Depending on the industry there are more and different factors to look into for analysis. Analysing and reading the notes to financial statements can also be a great indicator for understanding the companies working.

4. Studying the CEO and MDA letters

Reading the Management’s Discussion and Analysis present in the annual reports along with any external communications issued by the company gives everyone a lot of insights into the internal workings of the company. The conference calls, presentations, annual reports and news from valid sources are how you can look deeper into the company rather than just their numbers.

5. Corporate Governance practices

Having good corporate governance practices is just as important as returns and sometimes more important for some investors. There are a lot of factors that can be considered for the same including the board of directors of the company (more specifically the independence of the same), the remuneration for independent directors and the overall practices followed by the company.

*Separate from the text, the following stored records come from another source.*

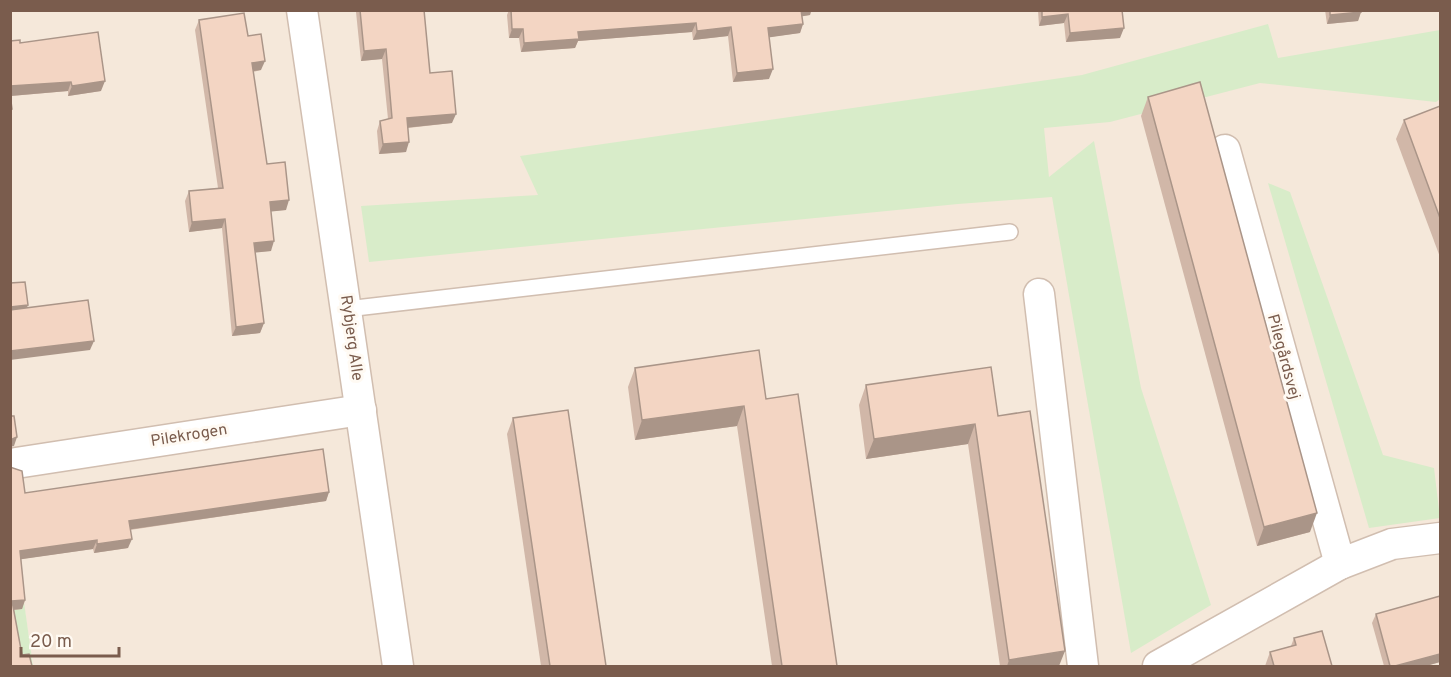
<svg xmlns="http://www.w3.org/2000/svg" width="1451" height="677" viewBox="0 0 1451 677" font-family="Overpass,sans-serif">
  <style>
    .residential { fill: #f5e8da }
    .green { fill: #d8ecc9 }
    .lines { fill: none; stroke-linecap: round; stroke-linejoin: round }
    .service-casing { stroke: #d1beb0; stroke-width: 18 }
    .minor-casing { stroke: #d1beb0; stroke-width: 33 }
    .service { stroke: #fff; stroke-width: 15 }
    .minor { stroke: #fff; stroke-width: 30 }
    .wall { fill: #d1b7a8 }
    .shaded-wall { fill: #aa9588 }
    .building { fill: #f3d5c3; stroke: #aa9588; stroke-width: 1.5 }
    .labels { text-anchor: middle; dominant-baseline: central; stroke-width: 6; stroke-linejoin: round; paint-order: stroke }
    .street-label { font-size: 16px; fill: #7a5c4d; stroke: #fffaf3 }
  </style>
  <rect width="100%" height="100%" fill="#fdf6ec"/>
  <polygon class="residential" points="10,11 1440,11 1440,666 33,666 10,509"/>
  <g class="green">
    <polygon points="1268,24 1278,58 1440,30 1440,99 1436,102 1260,83 1110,122 1044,128 1049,177 1094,141 1141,388 1211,605 1131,653 1052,197 958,204 369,262 361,206 538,195 520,156 1082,75"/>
    <polygon points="1268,183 1290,192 1383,455 1434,468 1440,518 1369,528"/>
    <polygon points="11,509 33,666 11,666"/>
  </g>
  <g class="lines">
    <defs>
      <polyline id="service" points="347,309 1010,232"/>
      <g id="minor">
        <polyline points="302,10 398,666"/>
        <polyline points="1225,150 1340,564"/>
        <polyline points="1039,294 1083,666"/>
        <polyline points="16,463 361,410"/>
        <polyline points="1158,666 1340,564 1392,544 1440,538"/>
      </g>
    </defs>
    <use href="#service" class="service-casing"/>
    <use href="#minor" class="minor-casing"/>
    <use href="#service" class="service"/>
    <use href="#minor" class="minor"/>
  </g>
  <g class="wall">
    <polygon points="357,10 424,10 430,73 452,123 408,128 406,152 379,154 377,131 380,121 388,119 382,59 361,61 356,12"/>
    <polygon points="509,10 813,10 811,11 810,15 802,16 803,24 800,33 769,37 769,79 733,82 728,36 693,40 692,32 578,41 575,48 521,52 519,38 509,38 507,15"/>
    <polygon points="1038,10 1141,10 1122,12 1120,38 1066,42 1064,23 1039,26"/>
    <polygon points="1325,10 1361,10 1361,12 1358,21 1327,24"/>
    <polygon points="199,20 261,70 253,72 267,164 286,210 271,211 271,251 255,252 264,323 260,333 232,336 222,228 189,232 185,201 189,191 218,188 195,30"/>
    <polygon points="10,41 20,43 101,91 68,96 68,91 11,96 12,109 10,114"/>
    <polygon points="1148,97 1310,532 1257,546 1141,116"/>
    <polygon points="1440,106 1440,257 1396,139 1404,120"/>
    <polygon points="635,368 766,399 837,666 772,666 737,426 635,440 628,387"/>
    <polygon points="866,385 998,416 1059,666 1000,666 968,444 866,459 859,405"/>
    <polygon points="513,418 606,666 541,666 507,434"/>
    <polygon points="10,467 25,493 329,492 326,501 130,530 128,548 94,553 93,549 21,559 25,600 22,609 14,610 22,655 10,666"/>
    <polygon points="1440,596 1440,662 1426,666 1384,666 1372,623 1376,614"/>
    <polygon points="1294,638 1332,666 1265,666 1270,652 1291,646"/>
  </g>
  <g class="shaded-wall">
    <polygon points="800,10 813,10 811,11 810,15 798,17"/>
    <polygon points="1118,10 1141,10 1118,12"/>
    <polygon points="1361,12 1358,21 1327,24 1330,15"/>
    <polygon points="1068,14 1064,23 1039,26 1042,17"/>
    <polygon points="696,23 692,32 578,41 575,48 521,52 524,43 578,32"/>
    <polygon points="803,24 800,33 765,38 768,28"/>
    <polygon points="731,27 728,36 693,40 697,31"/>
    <polygon points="1124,28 1120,38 1066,42 1070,33"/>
    <polygon points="512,29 523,29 519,38 509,38"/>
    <polygon points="386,49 382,59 361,61 364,51"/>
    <polygon points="265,61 261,70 248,72 252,63"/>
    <polygon points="773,69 769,79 733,82 737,73"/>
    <polygon points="105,81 101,91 68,96 72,86"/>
    <polygon points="71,82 68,91 10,96 10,86"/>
    <polygon points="456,114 452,123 404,128 407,118"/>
    <polygon points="409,142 406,152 379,154 383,144"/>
    <polygon points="289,200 286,210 267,212 270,202"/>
    <polygon points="225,219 222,228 189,232 192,222"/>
    <polygon points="274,241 271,251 251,253 254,243"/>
    <polygon points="28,305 24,315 10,316 10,307"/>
    <polygon points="264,323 260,333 232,336 236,327"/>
    <polygon points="94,341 90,350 10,360 10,351"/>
    <polygon points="744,406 737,426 635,440 642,420"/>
    <polygon points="975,424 968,444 866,459 874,439"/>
    <polygon points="17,437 14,446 10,447 10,440"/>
    <polygon points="329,492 326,501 126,530 129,521"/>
    <polygon points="1317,513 1310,532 1257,546 1264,527"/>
    <polygon points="132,539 128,548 94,553 97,544"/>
    <polygon points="97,540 93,549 16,560 20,551"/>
    <polygon points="25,600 22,609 10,610 12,601"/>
    <polygon points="1065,651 1059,666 1007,666 1009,660"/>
    <polygon points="1440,654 1440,662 1426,666 1395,666"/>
  </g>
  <g class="building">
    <polygon points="360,10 424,10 430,73 452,71 456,114 407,118 409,142 383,144 380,121 392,118 386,49 364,51"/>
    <polygon points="511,10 801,10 803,24 768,28 773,69 737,73 731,27 697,31 696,23 578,32 579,39 524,43 523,29 512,29"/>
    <polygon points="1042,10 1122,10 1124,28 1070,33 1068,14 1042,17"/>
    <polygon points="1330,10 1361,10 1361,12 1330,15"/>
    <polygon points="244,13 248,36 261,34 265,61 252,63 267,164 285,162 289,200 270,202 274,241 254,243 264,323 236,327 225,219 192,222 189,191 223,188 199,20"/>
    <polygon points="98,32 105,81 72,86 71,82 10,86 10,41 20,40 20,43"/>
    <polygon points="1200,82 1317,513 1264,527 1148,97"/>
    <polygon points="10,94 12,109 10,109"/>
    <polygon points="1440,106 1440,218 1404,120"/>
    <polygon points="25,282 28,305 10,307 10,283"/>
    <polygon points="88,300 94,341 10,351 10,310"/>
    <polygon points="759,350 766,399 798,394 837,666 782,666 744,406 642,420 635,368"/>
    <polygon points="991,367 998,416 1030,411 1065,651 1009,660 975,424 874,439 866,385"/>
    <polygon points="568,410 606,666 550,666 513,418"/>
    <polygon points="10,416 14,416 17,437 10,440"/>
    <polygon points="323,449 329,492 129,521 132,539 97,544 97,540 20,551 25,600 12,601 22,655 29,654 32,666 10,666 10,467 22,471 25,493"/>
    <polygon points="1440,596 1440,654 1395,666 1390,666 1376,614"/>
    <polygon points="1322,631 1332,666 1274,666 1270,652 1296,645 1294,638"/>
  </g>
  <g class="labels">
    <g class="street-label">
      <text transform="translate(351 338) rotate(82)">Rybjerg Alle</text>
      <text transform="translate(1283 357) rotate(75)">Pilegårdsvej</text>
      <text transform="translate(189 436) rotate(-9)">Pilekrogen</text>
    </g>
  </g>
  <rect width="1451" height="677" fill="none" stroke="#7a5c4d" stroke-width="24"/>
  <path d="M21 647v9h98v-9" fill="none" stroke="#7a5c4d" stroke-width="3"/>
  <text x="30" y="647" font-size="18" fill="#7a5c4d" stroke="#fffaf3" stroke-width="4.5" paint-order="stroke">20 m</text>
</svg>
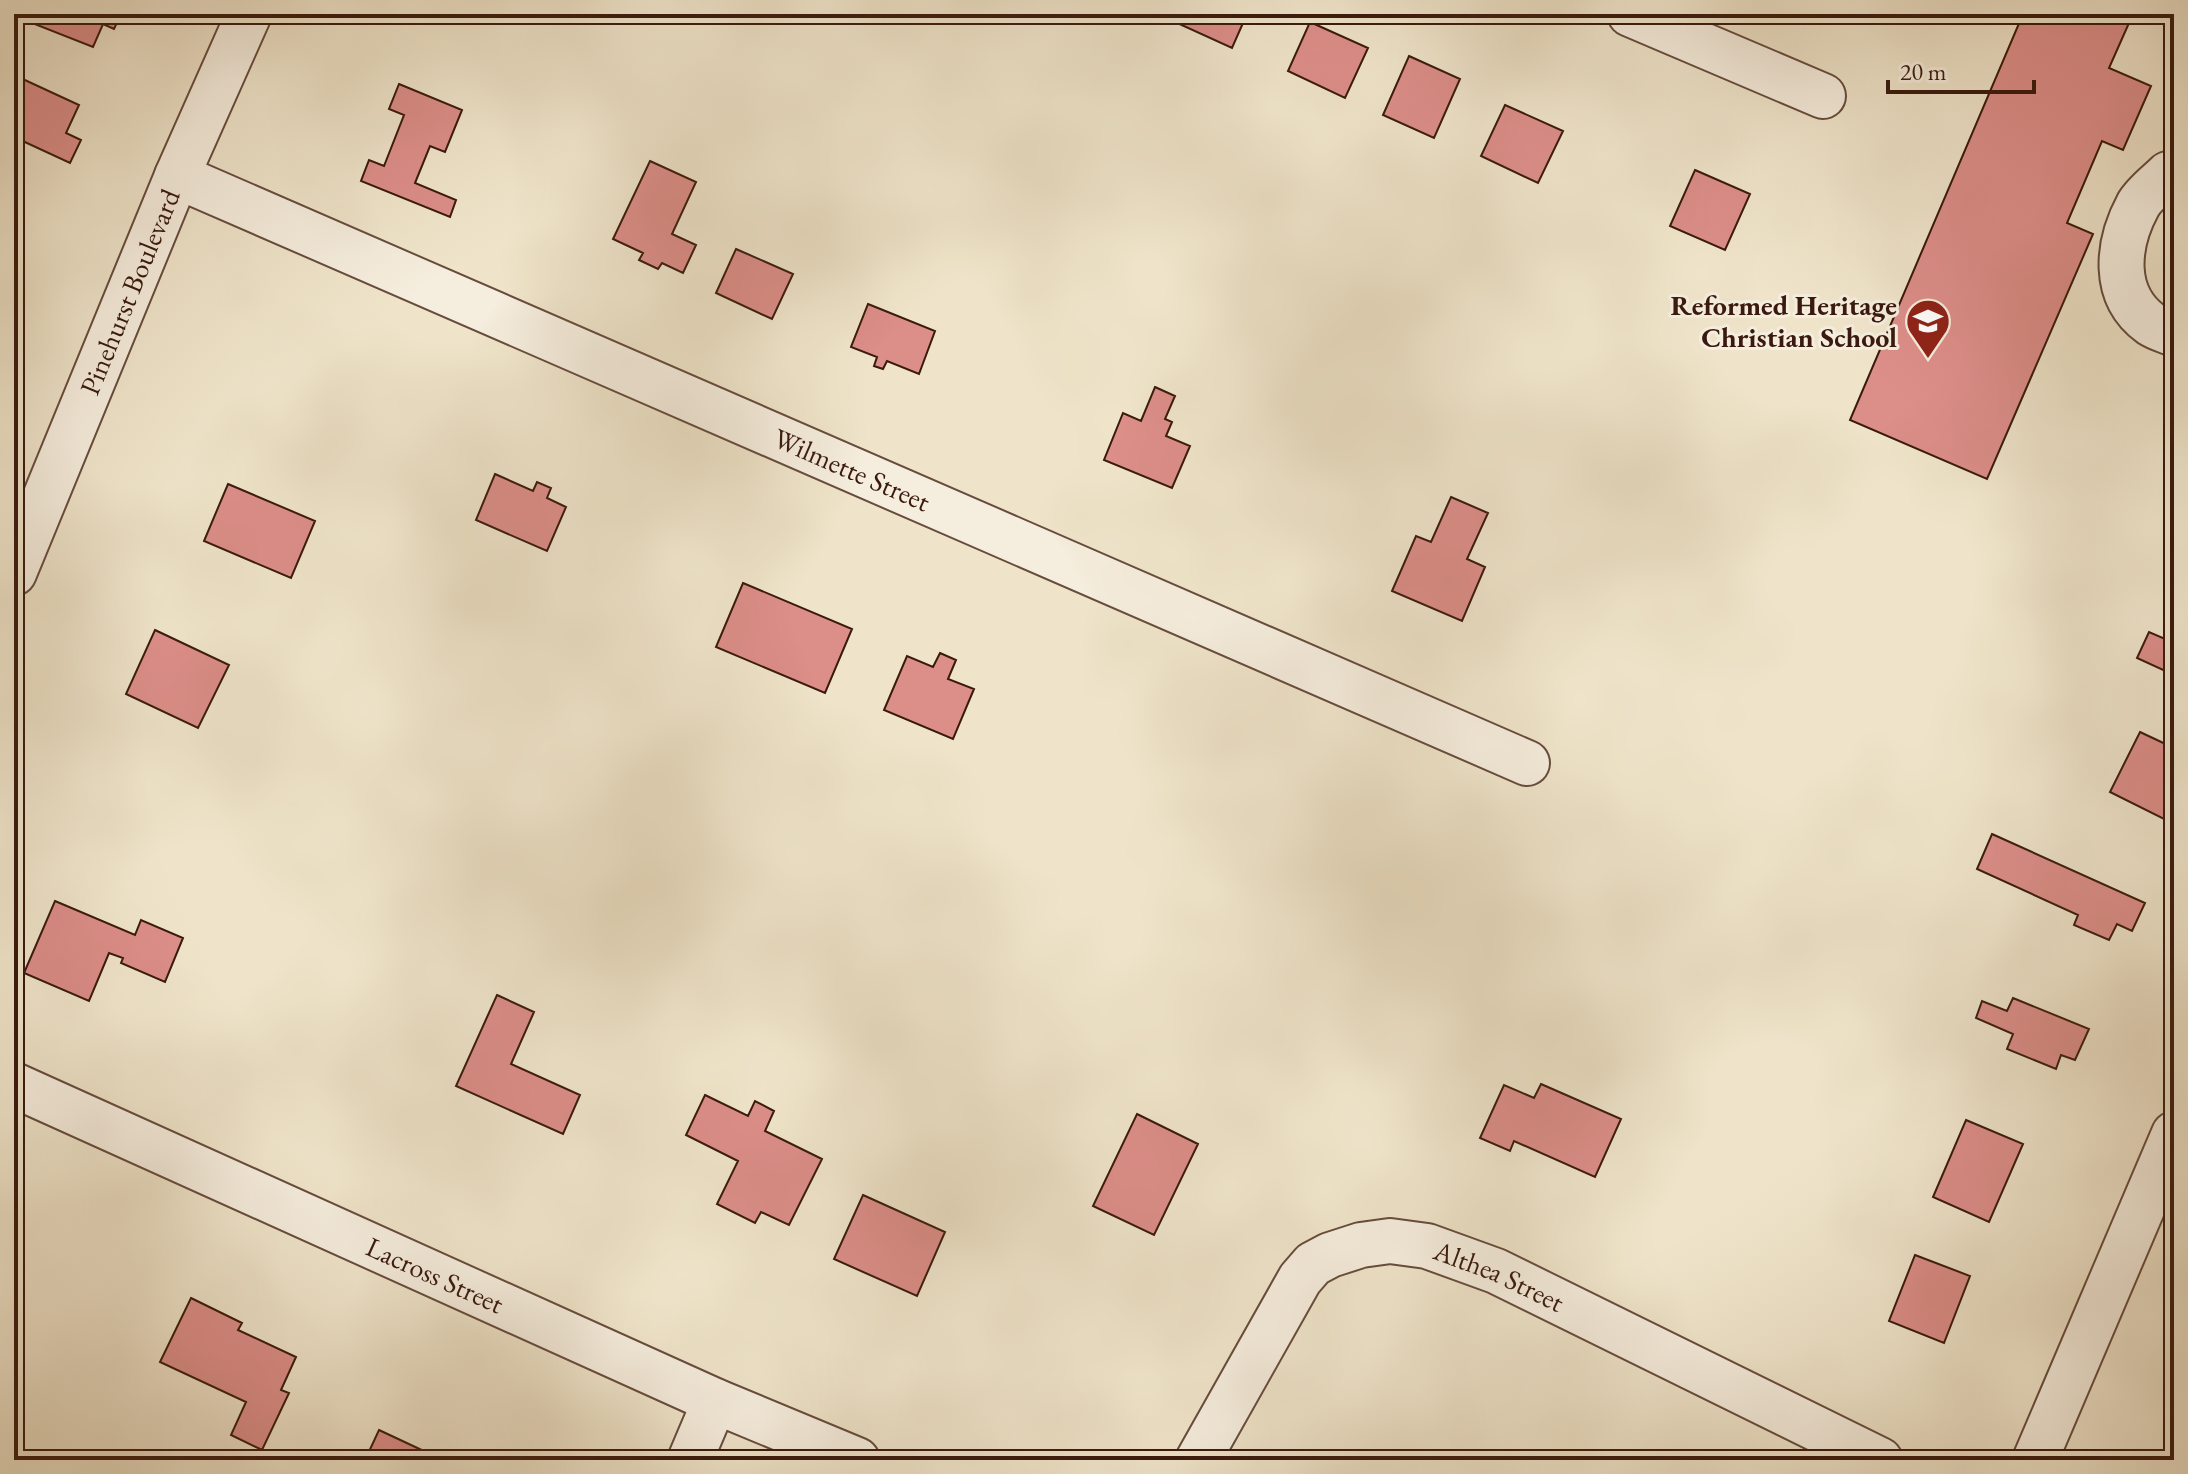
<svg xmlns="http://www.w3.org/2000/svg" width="2188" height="1474" viewBox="0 0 2188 1474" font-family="'EB Garamond',serif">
<rect width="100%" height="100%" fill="#efe4ca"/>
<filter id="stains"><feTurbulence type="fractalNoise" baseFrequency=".0025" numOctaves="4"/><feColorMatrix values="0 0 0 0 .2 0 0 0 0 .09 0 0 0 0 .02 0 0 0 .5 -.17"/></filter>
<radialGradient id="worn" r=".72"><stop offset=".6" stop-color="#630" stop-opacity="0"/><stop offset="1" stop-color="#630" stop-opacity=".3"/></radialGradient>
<path fill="#dc8e89" stroke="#3a1a0e" stroke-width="2" d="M 36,14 L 121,14 L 114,29 L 103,24 L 93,47 L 32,23 Z
M 1179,14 L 1247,14 L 1232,48 L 1175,22 Z
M 2023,14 L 2133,14 L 2109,68 L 2151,86 L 2123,150 L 2102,141 L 2067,223 L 2093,234 L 1987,479 L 1850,420 Z
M 1310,22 L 1368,48 L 1345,98 L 1288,71 Z
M 1409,56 L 1460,79 L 1434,138 L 1383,115 Z
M 14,75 L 79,105 L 66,133 L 81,140 L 70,163 L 14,137 Z
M 399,84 L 462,110 L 445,152 L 430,146 L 415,183 L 456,200 L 450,217 L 361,181 L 369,160 L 384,166 L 404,115 L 389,109 Z
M 1505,105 L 1563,131 L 1538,183 L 1481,156 Z
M 650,161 L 696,182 L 672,234 L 696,245 L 683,273 L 662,263 L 658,269 L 639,260 L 643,253 L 613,239 Z
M 1695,170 L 1750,194 L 1725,250 L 1670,226 Z
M 14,176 L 23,180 L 14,202 Z
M 736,249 L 793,274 L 772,319 L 716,293 Z
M 868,304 L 935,331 L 919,374 L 887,361 L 883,369 L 874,366 L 877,357 L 851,347 Z
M 1155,387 L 1175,396 L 1165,419 L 1172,422 L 1166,436 L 1190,446 L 1172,488 L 1104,460 L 1123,413 L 1141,421 Z
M 495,474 L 533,491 L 537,482 L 551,488 L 547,498 L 566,507 L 547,551 L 476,520 Z
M 228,484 L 315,521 L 291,578 L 204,541 Z
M 1451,497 L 1488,513 L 1467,559 L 1485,567 L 1462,621 L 1392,591 L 1416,536 L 1431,542 Z
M 743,583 L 852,629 L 825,693 L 716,647 Z
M 2174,618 L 2174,675 L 2137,658 L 2149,632 L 2165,639 Z
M 155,630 L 229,665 L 198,728 L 126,694 Z
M 940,653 L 956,660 L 948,679 L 974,689 L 953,739 L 884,710 L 907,656 L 933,667 Z
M 2140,732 L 2174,748 L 2174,800 L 2164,819 L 2110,792 Z
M 1992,834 L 2145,903 L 2132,931 L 2117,924 L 2109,940 L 2074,925 L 2078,915 L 1977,869 Z
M 55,901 L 135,935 L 141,920 L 183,938 L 165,982 L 121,963 L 123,958 L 109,953 L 89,1001 L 24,973 Z
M 497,995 L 534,1012 L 511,1064 L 580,1095 L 563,1134 L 456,1086 Z
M 2013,998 L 2089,1029 L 2075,1060 L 2061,1055 L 2056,1069 L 2007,1049 L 2013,1034 L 1976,1018 L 1982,1001 L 2007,1011 Z
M 1541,1084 L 1621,1119 L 1595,1177 L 1514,1141 L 1510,1151 L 1480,1138 L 1504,1085 L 1534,1098 Z
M 705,1095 L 748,1116 L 755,1101 L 774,1111 L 765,1131 L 822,1159 L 789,1225 L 761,1212 L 755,1223 L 717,1204 L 738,1161 L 686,1135 Z
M 1137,1114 L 1198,1144 L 1154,1235 L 1093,1206 Z
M 1966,1120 L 2023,1144 L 1989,1222 L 1933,1197 Z
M 863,1195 L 945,1232 L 917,1296 L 834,1259 Z
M 1915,1255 L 1970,1276 L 1944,1343 L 1889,1321 Z
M 14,1259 L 22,1263 L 14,1282 Z
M 191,1298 L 242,1323 L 238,1330 L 296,1357 L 281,1390 L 289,1393 L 262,1450 L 231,1435 L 246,1402 L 160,1362 Z
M 379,1430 L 443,1460 L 365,1460 Z"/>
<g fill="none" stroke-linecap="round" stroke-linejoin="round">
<g stroke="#674c3d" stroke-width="48">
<g id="minor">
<path d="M 1630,14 L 1823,96"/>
<path id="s1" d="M 177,176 L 1527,763"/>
<path d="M 2174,176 L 2168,174 C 2159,183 2144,194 2138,205 C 2117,244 2111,295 2151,324 C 2157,328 2167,331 2174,334"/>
<path id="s2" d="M 14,573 L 177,176 L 249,14"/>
<path id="s3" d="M 14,1085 L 715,1401 L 857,1460"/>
<path d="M 690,1460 L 715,1401"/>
<path id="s4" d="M 1198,1460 L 1300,1279 L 1313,1264 L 1330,1255 L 1361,1245 L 1390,1241 L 1427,1246 L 1496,1271 L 1880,1460"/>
<path d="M 2035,1460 L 2174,1134"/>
</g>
</g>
<use href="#minor" stroke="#f5eddd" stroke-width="44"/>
</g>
<defs>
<g id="school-pin" transform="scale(2.3)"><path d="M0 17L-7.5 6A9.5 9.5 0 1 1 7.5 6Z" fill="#8f2418" stroke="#f5eddd"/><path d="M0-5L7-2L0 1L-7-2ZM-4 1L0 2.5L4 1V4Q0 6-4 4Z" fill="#fff"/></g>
</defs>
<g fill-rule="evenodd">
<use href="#school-pin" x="1928" y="321"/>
</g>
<g text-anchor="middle" stroke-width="6" stroke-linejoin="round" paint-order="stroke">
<g font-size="28" fill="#3a1a0e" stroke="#f5eddd">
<text dy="10" stroke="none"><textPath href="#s2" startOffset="304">Pinehurst Boulevard</textPath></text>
<text dy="10" stroke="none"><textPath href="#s1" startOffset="736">Wilmette Street</textPath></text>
<text dy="10" stroke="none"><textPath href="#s3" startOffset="462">Lacross Street</textPath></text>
<text dy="10" stroke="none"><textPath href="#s4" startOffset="424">Althea Street</textPath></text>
</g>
<g font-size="28" font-weight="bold" fill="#3a1a0e" stroke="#f5eddd" text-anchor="end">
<text x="1897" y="315">Reformed Heritage<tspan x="1897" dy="32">Christian School</tspan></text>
</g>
</g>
<rect width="2188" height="1474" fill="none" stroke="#efe4ca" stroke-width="48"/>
<rect x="16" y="16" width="2156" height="1442" fill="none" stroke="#3a1a0e" stroke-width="4"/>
<rect x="24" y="24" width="2140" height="1426" fill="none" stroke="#3a1a0e" stroke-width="2"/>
<path d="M1888 80v12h146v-12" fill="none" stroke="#3a1a0e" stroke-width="4"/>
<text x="1900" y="80" font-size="24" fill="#3a1a0e" stroke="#f5eddd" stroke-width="6" paint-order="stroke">20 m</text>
<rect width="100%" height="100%" filter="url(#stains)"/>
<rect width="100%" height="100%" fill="url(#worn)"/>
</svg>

If you want to know about more factors there is an article solely on the practices of Corporate Governance: –https://cfasocietyindia.com/2020/01/05/full-day-highlights-of-eventcorporate-governance-in-investing-theory-vs-practice-pune-2019/

Finally at the end of the seminar a video was shown on the concept of delayed gratification known as the ‘Marshmallow experiment’. Delayed gratification is a very important concept while investing because as mentioned earlier, since time is more important of a factor than returns while talking about the money you make.

Throughout the seminar the speaker explained all these factors with various case studies and audience interaction that grabbed everyone’s attention. Overall it was a great learning opportunity and I look forward to more such sessions.